Why There Is No Vaccine For HIV/AIDS

Because there is no vaccine for HIV, the only way people can prevent infection with the virus is to avoid behaviors putting them at risk of infection, such as sharing needles and having unprotected sex.

Many people infected with AIDS HIV have no symptoms. It is therefore difficult to know with certainity whether a sexual partner is infected with HIV unless they have taken a HIV test and not engaged in risky behavior since.

Abstaining from having sex or using male latex condoms or female polyurethane condoms may offer partial protection, during oral, anal, or vaginal sex.
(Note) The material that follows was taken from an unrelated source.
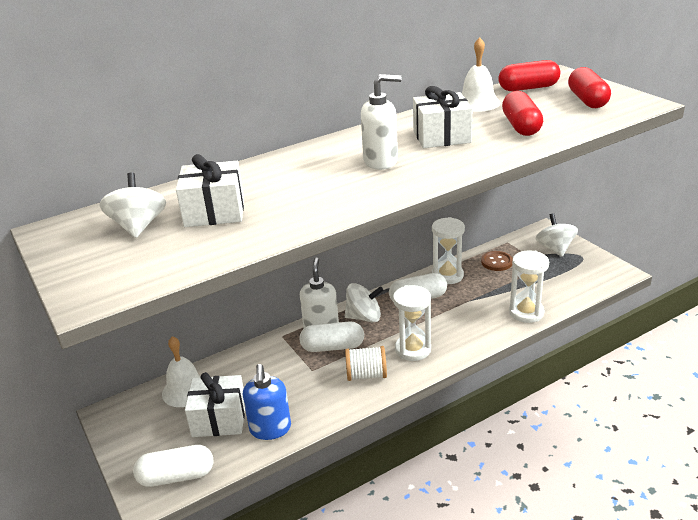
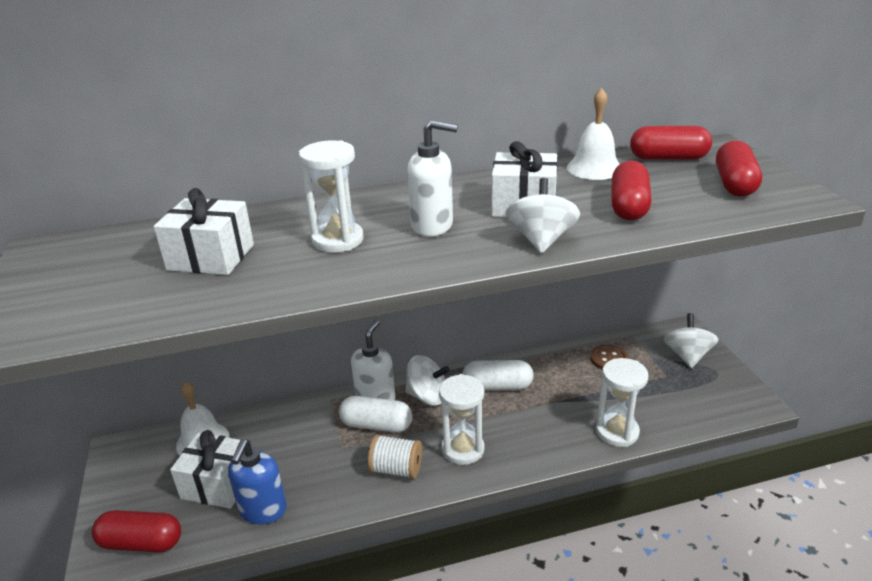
camera: 15 degrees right, 0 degrees up
(138, 226) = (124, 260): white spinning top -> white spinning top (541, 240)
(176, 476) = (141, 543): white capsule -> red capsule
(447, 275) = (544, 364): white hourglass -> white hourglass (338, 240)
Only water-based lubricants should be used with male latex condoms.

Although some laboratory evidence shows that spermicides can kill HIV, researchers have not found that these products can prevent a person from getting HIV.

NIAID recently supported two studies that concluded adult male circumcision reduces a man’s risk of contracting HIV by about 1/2. The studies, which were done in Uganda and Kenya, pertain only in the cases of heterosexual transmission. As with most prevention strategies, adult male medical circumcision is not completely effective at preventing HIV transmission. Circumcision will be more effective if it is a part of a more complete prevention strategy that includes condoms.

Vaccines help the immune system to recognize a pathogen so that it can fight it off if it shows up. Despite extraordinary advances in understanding both HIV and the human immune system, a fully successful HIV vaccine continues to elude researchers. This why we primarily reley on HIV medications like Kaletra, and combivir.

HIV attacks CD4+ T cells, the most important part of the immune system that coordinates and directs the activities of other types of immune cells that combat intruding microbes. In order for a vaccine to be effective it would need to be able to activate these cells- a hard feat if they are being infected and destroyed by the HIV virus.Scientist have not figured out the correlates of immunity or protection for HIV and are working to make vaccines to induce the necessary immune resonse necessary.

 

Unlike other viral diseases for which investigators have made successful vaccines, there are no documented cases of complete recovery from HIV infection. So, HIV vaccine research has no actual human model of recovery from an infection and subsequent protection from re-infection to help it. HIV will continually mutate in an infected person while it recombinds to evolve into brand new strains. This extensive diversity of HIV poses a challenge to vaccine design as an HIV vaccine would need to protect against many different strains of the virus circulating throughout the world. Vaccines in the past have only had to fight off a small number of strains, even one.